Americans vote this Tuesday in the legislative elections that could decide the political future of President Joe Biden and Donald Trump, who in the last hours of the campaign hinted at a possible candidacy for the 2024 presidential elections.

The Democratic president called on the country to “defend democracy” shortly before his Republican predecessor promised a “big announcement” next week, heralding a new run for the White House.

In the country, polling stations will open at six or seven in the morning (11:00 or 12:00 GMT) depending on the state, on the Tuesday following the first Monday of November, according to the tradition of national elections in the United States.

Up for grabs are the entire House of Representatives, a third of the Senate, and a host of governorships and local offices. There are also referendums on abortion rights in four states: California, Vermont, Kentucky and Michigan.

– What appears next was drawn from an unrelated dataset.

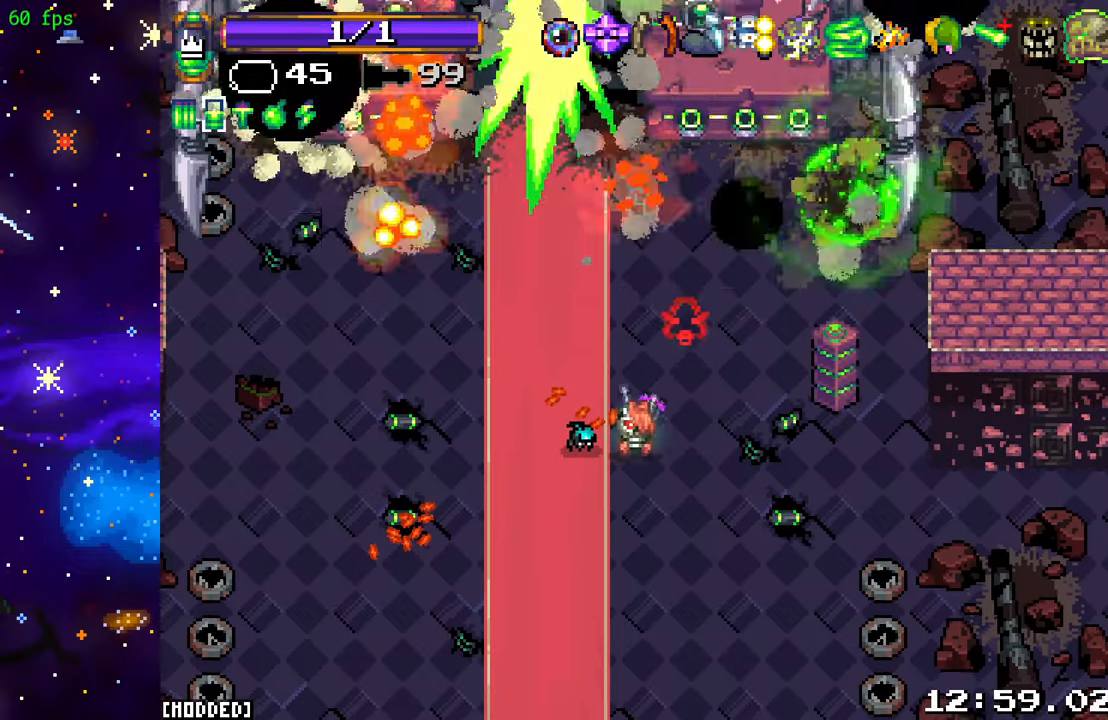
{"buttons": [], "left_stick": "center", "right_stick": "center", "events": []}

After a tough campaign focused on inflation, Republicans are confident they can strip Joe Biden of his majorities in Congress on November 8.

“If you want to end the destruction of our country and save the American dream, you must vote Republican tomorrow,” former President Donald Trump, omnipresent in this campaign, said during a rally Monday night in Ohio, one of the country’s industrial strongholds.

Surrounded by a tide of red caps, the 76-year-old millionaire announced that he would make “a big announcement on Tuesday, November 15 at Mar-a-Lago,” his Florida residence, knowing that a victory for his lieutenants at the polls this Tuesday could offer him the ideal springboard for a candidacy in the 2024 presidential election.

– Inflation-

Held two years after the presidential elections, these elections become a de facto referendum on the tenant of the White House.

The president’s party is rarely spared the punishment vote. Until the end, Joe Biden’s Democrats tried to attract the vote from the left and center by saying that the Republican opposition is a threat to democracy and social achievements, such as abortion rights.

“Our democracy is in danger,” the 79-year-old president declared during a final rally Monday night in Maryland, outside Washington.

But the rise in prices – 8.2% on average – remains by far the main concern of Americans and Joe Biden’s efforts to pose as “president of the middle class” do not seem to have paid off.

According to the most recent polls, the Republican opposition has a chance of winning at least 10 to 25 seats in the lower house, more than enough to have a majority.

There is less clarity about the fate of the Senate, but the Republicans could get it too.

Losing control of both houses of Congress would have serious consequences for the Democratic president, who has so far said that he “intends” to run again in 2024, which would be a duel like the one in 2020.

On Monday night, the president said he was “optimistic” about the outcome of the vote, although he acknowledged that maintaining control of the House would be “difficult.”

As a sign of Americans’ interest in these elections, more than 43 million of them had already voted on Monday night, by early ballot or by mail.

The results of some of the closest duels could take days to announce.

– Adjusted duels –

Specifically, the midterm elections are played in a handful of key states, the same as in the 2020 presidential elections.

All the spotlights are on Pennsylvania, a former steel industry stronghold, where millionaire Republican surgeon Mehmet Oz, backed by Donald Trump, is up against small-town Democratic former mayor John Fetterman for the most contested seat in the Senate.

Because the balance of power in the upper house, with immense power, very possibly depends on this seat.

As in 2020, Georgia is also in the spotlight. Democrat Raphael Warnock, the first black senator elected in this southern state with a strong segregationist past, is seeking re-election against Herschel Walker, a former African-American athlete, backed by the former president.

Arizona, Ohio, Nevada, Wisconsin and North Carolina are also the scene of fights between the Democrats and Donald Trump’s candidates, who swear absolute loyalty to the former White House occupant.

Some duels at the blow of hundreds of millions of dollars that made these mid-term elections the most expensive in the history of the United States.